Relato por Fabio D'Almeida Lima Maciel

Arte como linguagem e a justificativa da estética como abordagem hermenêutica da obra de arte – Marie-Anne Lescourret -

Proust, a imagem e a imaterialidade da arte –  Jorge Coli

Quem compareceu às apresentações da mesa 9 do Simpósio Internacional Crise da Imagem ou Crise da Teoria pôde testemunhar as falas da professora da Univesidade Marc Bloch, Marie-Anne Lescourret, e do professor da Universidade de Campinas, Jorge Coli.

Embora divergentes no tipo de imagem estudada (Lescourret com a pintura e Coli com a fotografia), as palestras dos pesquisadores, por diversas vezes, seguiram um fio condutor que considerava a imagem ilusionista um objeto autônomo e dotado de um tipo indepente de linguagem.

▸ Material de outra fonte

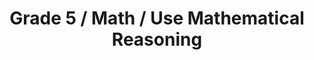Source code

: ---
title: "Grade 5 / Math / Use Mathematical Reasoning"
subject: "math"
grade: "5"
area: "umr"
next_steps:
  - instructions: "With your student, cut one paper plate into 4 equal parts and another into 6 equal parts. Color parts of each plate and describe them as fractions of the whole. Add the fractions together."
  - instructions: "With your student, cut one paper plate into 4 equal parts and another into 6 equal parts. Color parts of each plate and describe them as fractions of the whole. Explain how the fractions compare."
  - instructions: "With your student, cut one paper plate into 4 equal parts and another into 6 equal parts. Discuss how pieces from each circle can be divided further so each circle has the same-sized pieces."
---
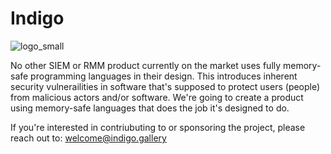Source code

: # Indigo

![logo_small](https://github.com/user-attachments/assets/4beb22fb-0ef7-4abd-81e2-0b150ed6e9c8)

No other SIEM or RMM product currently on the market uses fully memory-safe programming languages in their design. This introduces inherent security vulnerailities in software that's supposed to protect users (people) from malicious actors and/or software. We're going to create a product using memory-safe languages that does the job it's designed to do. 

If you're interested in contriubuting to or sponsoring the project, please reach out to: welcome@indigo.gallery 
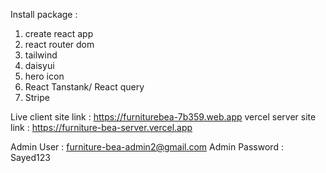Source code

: 
Install package :
1. create react app
2. react router dom
3. tailwind
4. daisyui
5. hero icon
6. React Tanstank/ React query
7. Stripe 


Live client site link :  https://furniturebea-7b359.web.app
vercel server site link : https://furniture-bea-server.vercel.app

Admin User : furniture-bea-admin2@gmail.com
Admin Password : Sayed123 


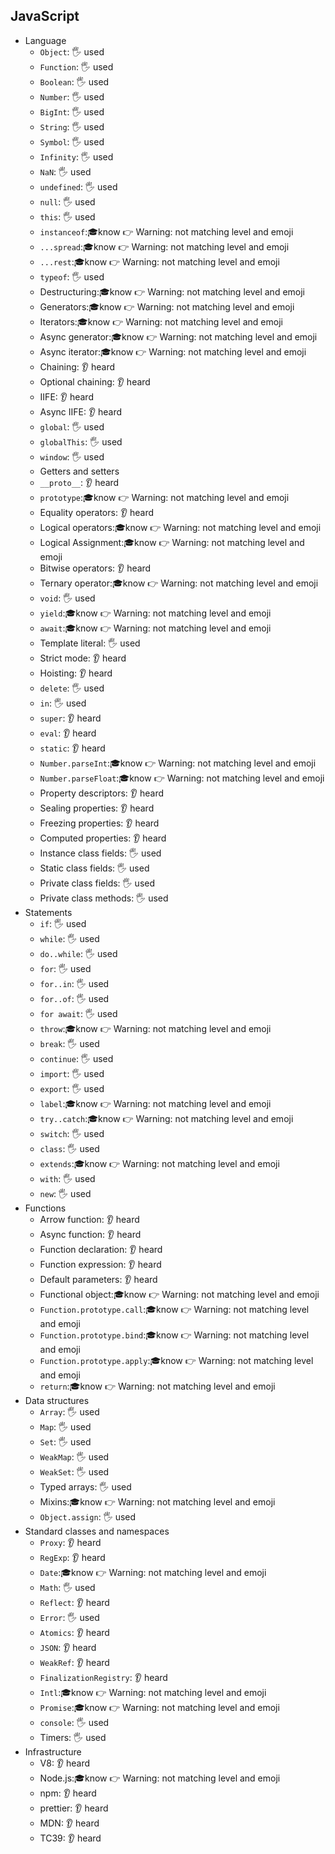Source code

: ## JavaScript

- Language
  - `Object`: 🖐️ used
  - `Function`: 🖐️ used
  - `Boolean`: 🖐️ used
  - `Number`: 🖐️ used
  - `BigInt`: 🖐️ used
  - `String`: 🖐️ used
  - `Symbol`: 🖐️ used
  - `Infinity`: 🖐️ used
  - `NaN`: 🖐️ used
  - `undefined`: 🖐️ used
  - `null`: 🖐️ used
  - `this`: 🖐️ used
  - `instanceof`:🎓know 👉 Warning: not matching level and emoji
  - `...spread`:🎓know 👉 Warning: not matching level and emoji
  - `...rest`:🎓know 👉 Warning: not matching level and emoji
  - `typeof`: 🖐️ used
  - Destructuring:🎓know 👉 Warning: not matching level and emoji
  - Generators:🎓know 👉 Warning: not matching level and emoji
  - Iterators:🎓know 👉 Warning: not matching level and emoji
  - Async generator:🎓know 👉 Warning: not matching level and emoji
  - Async iterator:🎓know 👉 Warning: not matching level and emoji
  - Chaining: 👂 heard
  - Optional chaining: 👂 heard
  - IIFE: 👂 heard
  - Async IIFE: 👂 heard
  - `global`: 🖐️ used
  - `globalThis`: 🖐️ used
  - `window`: 🖐️ used
  - Getters and setters
  - `__proto__`: 👂 heard
  - `prototype`:🎓know 👉 Warning: not matching level and emoji
  - Equality operators: 👂 heard
  - Logical operators:🎓know 👉 Warning: not matching level and emoji
  - Logical Assignment:🎓know 👉 Warning: not matching level and emoji
  - Bitwise operators: 👂 heard
  - Ternary operator:🎓know 👉 Warning: not matching level and emoji
  - `void`: 🖐️ used
  - `yield`:🎓know 👉 Warning: not matching level and emoji
  - `await`:🎓know 👉 Warning: not matching level and emoji
  - Template literal: 🖐️ used
  - Strict mode: 👂 heard
  - Hoisting: 👂 heard
  - `delete`: 🖐️ used
  - `in`: 🖐️ used
  - `super`: 👂 heard
  - `eval`: 👂 heard
  - `static`: 👂 heard
  - `Number.parseInt`:🎓know 👉 Warning: not matching level and emoji
  - `Number.parseFloat`:🎓know 👉 Warning: not matching level and emoji
  - Property descriptors: 👂 heard
  - Sealing properties: 👂 heard
  - Freezing properties: 👂 heard
  - Computed properties: 👂 heard
  - Instance class fields: 🖐️ used
  - Static class fields: 🖐️ used
  - Private class fields: 🖐️ used
  - Private class methods: 🖐️ used
- Statements
  - `if`: 🖐️ used
  - `while`: 🖐️ used
  - `do..while`: 🖐️ used
  - `for`: 🖐️ used
  - `for..in`: 🖐️ used
  - `for..of`: 🖐️ used
  - `for await`: 🖐️ used
  - `throw`:🎓know 👉 Warning: not matching level and emoji
  - `break`: 🖐️ used
  - `continue`: 🖐️ used
  - `import`: 🖐️ used
  - `export`: 🖐️ used
  - `label`:🎓know 👉 Warning: not matching level and emoji
  - `try..catch`:🎓know 👉 Warning: not matching level and emoji
  - `switch`: 🖐️ used
  - `class`: 🖐️ used
  - `extends`:🎓know 👉 Warning: not matching level and emoji
  - `with`: 🖐️ used
  - `new`: 🖐️ used
- Functions
  - Arrow function: 👂 heard
  - Async function: 👂 heard
  - Function declaration: 👂 heard
  - Function expression: 👂 heard
  - Default parameters: 👂 heard
  - Functional object:🎓know 👉 Warning: not matching level and emoji
  - `Function.prototype.call`:🎓know 👉 Warning: not matching level and emoji
  - `Function.prototype.bind`:🎓know 👉 Warning: not matching level and emoji
  - `Function.prototype.apply`:🎓know 👉 Warning: not matching level and emoji
  - `return`:🎓know 👉 Warning: not matching level and emoji
- Data structures
  - `Array`: 🖐️ used
  - `Map`: 🖐️ used
  - `Set`: 🖐️ used
  - `WeakMap`: 🖐️ used
  - `WeakSet`: 🖐️ used
  - Typed arrays: 🖐️ used
  - Mixins:🎓know 👉 Warning: not matching level and emoji
  - `Object.assign`: 🖐️ used
- Standard classes and namespaces
  - `Proxy`: 👂 heard
  - `RegExp`: 👂 heard
  - `Date`:🎓know 👉 Warning: not matching level and emoji
  - `Math`: 🖐️ used
  - `Reflect`: 👂 heard
  - `Error`: 🖐️ used
  - `Atomics`: 👂 heard
  - `JSON`: 👂 heard
  - `WeakRef`: 👂 heard
  - `FinalizationRegistry`: 👂 heard
  - `Intl`:🎓know 👉 Warning: not matching level and emoji
  - `Promise`:🎓know 👉 Warning: not matching level and emoji
  - `console`: 🖐️ used
  - Timers: 🖐️ used
- Infrastructure
  - V8: 👂 heard
  - Node.js:🎓know 👉 Warning: not matching level and emoji
  - npm: 👂 heard
  - prettier: 👂 heard
  - MDN: 👂 heard
  - TC39: 👂 heard
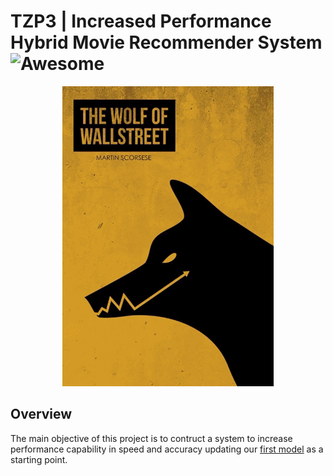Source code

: # TZP3 | Increased Performance Hybrid Movie Recommender System ![Awesome](https://awesome.re/badge.svg)


<p align="center"> 
<img src="img/tzp3_img.gif">
</p>

## Overview 

The main objective of this project is to contruct a system to increase performance capability in speed and accuracy updating our [first model](https://columbia.bootcampcontent.com/Zee/movies_rec_project_3) as a starting point.
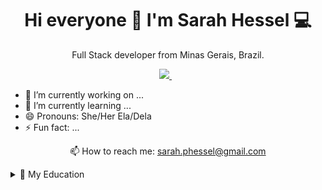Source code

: <h1 align='center'>
  Hi everyone 👋 I'm Sarah Hessel 💻
</h1>

<p align='center'>
  Full Stack developer from Minas Gerais, Brazil.
</p>
<p align='center'>
  
  <a href="https://www.linkedin.com/in/sarah-pereira-hessel-35a520160/" target="_blank">
    <img src="https://img.shields.io/badge/linkedin-%230077B5.svg?&style=for-the-badge&logo=linkedin&logoColor=white" />
  </a>&nbsp;&nbsp;
</p>

- 🔭 I’m currently working on ... 
- 🌱 I’m currently learning ...
- 😄 Pronouns: She/Her Ela/Dela
- ⚡ Fun fact: ...
<p align='center'>
  📫 How to reach me: <a href='mailto:sarah.phessel@gmail.com'>sarah.phessel@gmail.com</a>
</p>


<details>
  <summary>📃 My Education</summary>


- 📖 **Labenu**\
📆 2020 – 2021\
📍 **Full Stack Web Development** - Brazil


- 📖 **Federal Institute of Science and Technology - IFTM **\
📆 2017 – 2019\
📍 **High School and Computer Graphics Technician** - Uberlândia, Brazil


<!--
**phsarah/phsarah** is a ✨ _special_ ✨ repository because its `README.md` (this file) appears on your GitHub profile.


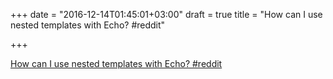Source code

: +++
date = "2016-12-14T01:45:01+03:00"
draft = true
title = "How can I use nested templates with Echo?  #reddit"

+++

<p><a href="https://t.co/CGcVTQCVn2">How can I use nested templates with Echo?  #reddit</a></p>

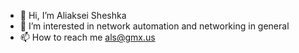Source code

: - 👋 Hi, I’m Aliaksei Sheshka
- 👀 I’m interested in network automation and networking in general
- 📫 How to reach me als@gmx.us

<!---
afpd/afpd is a ✨ special ✨ repository because its `README.md` (this file) appears on your GitHub profile.
You can click the Preview link to take a look at your changes.
--->
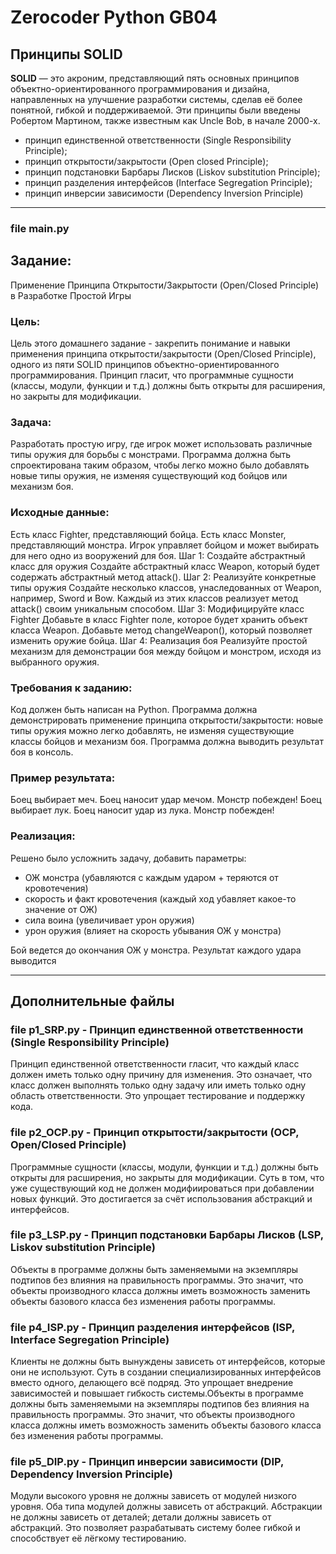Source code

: # Zerocoder Python GB04
## Принципы SOLID
**SOLID** — это акроним, представляющий пять основных принципов объектно-ориентированного программирования и дизайна, 
направленных на улучшение разработки системы, сделав её более понятной, гибкой и поддерживаемой. 
Эти принципы были введены Робертом Мартином, также известным как Uncle Bob, в начале 2000-х.
- принцип единственной ответственности (Single Responsibility Principle);
- принцип открытости/закрытости (Open closed Principle);
- принцип подстановки Барбары Лисков (Liskov substitution Principle);
- принцип разделения интерфейсов (Interface Segregation Principle);
- принцип инверсии зависимости (Dependency Inversion Principle)

___
### file main.py
## Задание: 
Применение Принципа Открытости/Закрытости (Open/Closed Principle) в Разработке Простой Игры
### Цель: 
Цель этого домашнего задание - закрепить понимание и навыки применения принципа открытости/закрытости (Open/Closed Principle), 
одного из пяти SOLID принципов объектно-ориентированного программирования. 
Принцип гласит, что программные сущности (классы, модули, функции и т.д.) должны быть открыты для расширения, но закрыты для модификации.

### Задача: 
Разработать простую игру, где игрок может использовать различные типы оружия для борьбы с монстрами. 
  Программа должна быть спроектирована таким образом, чтобы легко можно было добавлять новые типы оружия, 
  не изменяя существующий код бойцов или механизм боя.

### Исходные данные:
Есть класс Fighter, представляющий бойца.
Есть класс Monster, представляющий монстра.
Игрок управляет бойцом и может выбирать для него одно из вооружений для боя.
Шаг 1: Создайте абстрактный класс для оружия
  Создайте абстрактный класс Weapon, который будет содержать абстрактный метод attack().
Шаг 2: Реализуйте конкретные типы оружия
  Создайте несколько классов, унаследованных от Weapon, например, Sword и Bow. 
  Каждый из этих классов реализует метод attack() своим уникальным способом.
Шаг 3: Модифицируйте класс Fighter
  Добавьте в класс Fighter поле, которое будет хранить объект класса Weapon.
  Добавьте метод changeWeapon(), который позволяет изменить оружие бойца.
Шаг 4: Реализация боя
  Реализуйте простой механизм для демонстрации боя между бойцом и монстром, исходя из выбранного оружия.
  
### Требования к заданию:
Код должен быть написан на Python.
Программа должна демонстрировать применение принципа открытости/закрытости: новые типы оружия можно легко добавлять, 
не изменяя существующие классы бойцов и механизм боя.
Программа должна выводить результат боя в консоль.

### Пример результата:
Боец выбирает меч.
Боец наносит удар мечом.
Монстр побежден!
Боец выбирает лук.
Боец наносит удар из лука.
Монстр побежден!

### Реализация:
Решено было усложнить задачу, добавить параметры:
- ОЖ монстра (убавляются с каждым ударом + теряются от кровотечения)
- скорость и факт кровотечения (каждый ход убавляет какое-то значение от ОЖ)
- сила воина (увеличивает урон оружия)
- урон оружия (влияет на скорость убывания ОЖ у монстра)

Бой ведется до окончания ОЖ у монстра. Результат каждого удара выводится

___
## Дополнительные файлы
### file p1_SRP.py - Принцип единственной ответственности (Single Responsibility Principle)
Принцип единственной ответственности гласит, что каждый класс должен иметь только одну причину для изменения. 
Это означает, что класс должен выполнять только одну задачу или иметь только одну область ответственности. 
Это упрощает тестирование и поддержку кода.
### file p2_OCP.py - Принцип открытости/закрытости (OCP, Open/Closed Principle)
Программные сущности (классы, модули, функции и т.д.) должны быть открыты для расширения, но закрыты для модификации. 
Суть в том, что уже существующий код не должен модифиироваться при добавлении новых функций. 
Это достигается за счёт использования абстракций и интерфейсов.
### file p3_LSP.py - Принцип подстановки Барбары Лисков (LSP, Liskov substitution Principle)
Объекты в программе должны быть заменяемыми на экземпляры подтипов без влияния на правильность программы. 
Это значит, что объекты производного класса должны иметь возможность заменить объекты базового класса без изменения работы программы.
### file p4_ISP.py - Принцип разделения интерфейсов (ISP, Interface Segregation Principle)
Клиенты не должны быть вынуждены зависеть от интерфейсов, которые они не используют. 
Суть в создании специализированных интерфейсов вместо одного, делающего всё подряд. 
Это упрощает внедрение зависимостей и повышает гибкость системы.Объекты в программе 
должны быть заменяемыми на экземпляры подтипов без влияния на правильность программы. 
Это значит, что объекты производного класса должны иметь возможность заменить объекты базового класса без изменения работы программы.
### file p5_DIP.py - Принцип инверсии зависимости (DIP, Dependency Inversion Principle)
Модули высокого уровня не должны зависеть от модулей низкого уровня. Оба типа модулей должны зависеть от абстракций.
Абстракции не должны зависеть от деталей; детали должны зависеть от абстракций. Это позволяет разрабатывать систему более гибкой 
и способствует её лёгкому тестированию.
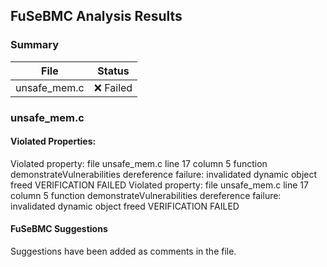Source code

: ## FuSeBMC Analysis Results
### Summary
| File | Status |
|------|--------|
| unsafe_mem.c | ❌ Failed |

### unsafe_mem.c
#### Violated Properties:
Violated property:
  file unsafe_mem.c line 17 column 5 function demonstrateVulnerabilities
  dereference failure: invalidated dynamic object freed
VERIFICATION FAILED
Violated property:
  file unsafe_mem.c line 17 column 5 function demonstrateVulnerabilities
  dereference failure: invalidated dynamic object freed
VERIFICATION FAILED
#### FuSeBMC Suggestions
Suggestions have been added as comments in the file.

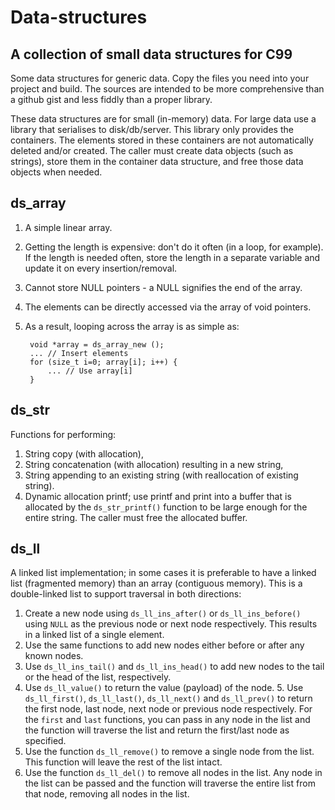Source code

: # Data-structures
## A collection of small data structures for C99

Some data structures for generic data. Copy the files you need into your
project and build. The sources are intended to be more comprehensive
than a github gist and less fiddly than a proper library.

These data structures are for small (in-memory) data. For large data
use a library that serialises to disk/db/server. This library only
provides the containers. The elements stored in these containers are
not automatically deleted and/or created. The caller must create data
objects (such as strings), store them in the container data structure,
and free those data objects when needed.

## ds_array
1. A simple linear array.
2. Getting the length is expensive: don't do it often (in a loop, for
   example). If the length is needed often, store the length in a separate
   variable and update it on every insertion/removal.
3. Cannot store NULL pointers - a NULL signifies the end of the array.
4. The elements can be directly accessed via the array of void pointers.
5. As a result, looping across the array is as simple as:

        void *array = ds_array_new ();
        ... // Insert elements
        for (size_t i=0; array[i]; i++) {
            ... // Use array[i]
        }

## ds_str
Functions for performing:
1. String copy (with allocation),
2. String concatenation (with allocation) resulting in a new string,
3. String appending to an existing string (with reallocation of existing
   string).
4. Dynamic allocation printf; use printf and print into a buffer that is
   allocated by the `ds_str_printf()` function to be large enough for the
   entire string. The caller must free the allocated buffer.

## ds_ll
A linked list implementation; in some cases it is preferable to have a
linked list (fragmented memory) than an array (contiguous memory). This is
a double-linked list to support traversal in both directions:
1. Create a new node using `ds_ll_ins_after()` or `ds_ll_ins_before()`
   using `NULL` as the previous node or next node respectively. This results
   in a linked list of a single element.
2. Use the same functions to add new nodes either before or after any
   known nodes.
3. Use `ds_ll_ins_tail()` and `ds_ll_ins_head()` to add new nodes to
   the tail or the head of the list, respectively.
4. Use `ds_ll_value()` to return the value (payload) of the node.  5. Use
   `ds_ll_first()`, `ds_ll_last()`, `ds_ll_next()` and `ds_ll_prev()`
   to return the first node, last node, next node or previous node
   respectively. For the `first` and `last` functions, you can pass in any
   node in the list and the function will traverse the list and return the
   first/last node as specified.
6. Use the function `ds_ll_remove()` to remove a single node from
   the list.  This function will leave the rest of the list intact.
7. Use the function `ds_ll_del()` to remove all nodes in the list. Any
   node in the list can be passed and the function will traverse the entire
   list from that node, removing all nodes in the list.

A primeira apresentação, proposta por Lescourret, com o tema: Arte como linguagem e a justificativa da estética como abordagem hermenêutica da obra de arte, esteve inteiramente vinculada à proposição da imagem pictórica como um tipo de “mensagem sem código”. Em outras palavras, algo que é compartilhado universalmente sem que haja necessidade de uma aquisição sistemática de um conjunto de códigos que formem seu aparato semântico. No entanto Lescourret defenderia que mesmo na ausência de um sistema de signos a serem decorados, a arte visual tem significado, pois ao mesmo tempo ela é algo e mostra algo. Fazendo esta afirmação a pesquisadora já introduziria boa parte das questões relativas ao seu seminário: considerar a arte como  linguagem, formadora de um complexo sistema de significantes.

Mas como tentar elaborar e explicar as relações que fazem a arte visual ser uma “mensagem sem código” ao mesmo tempo em que é universalmente compreendida?  Um primeiro passo em direção à explicação de Lescourret pôde ser obtido na sua recusa em considerar a arte apenas como documento estético ou decorativo. A pesquisadora, ao contrário, declarou que pensaria a arte como documento antropológico, como um atestado de produção de objetos feitos pelo homem, e, sobretudo, como um meio que permitiria dividir experiências e significados.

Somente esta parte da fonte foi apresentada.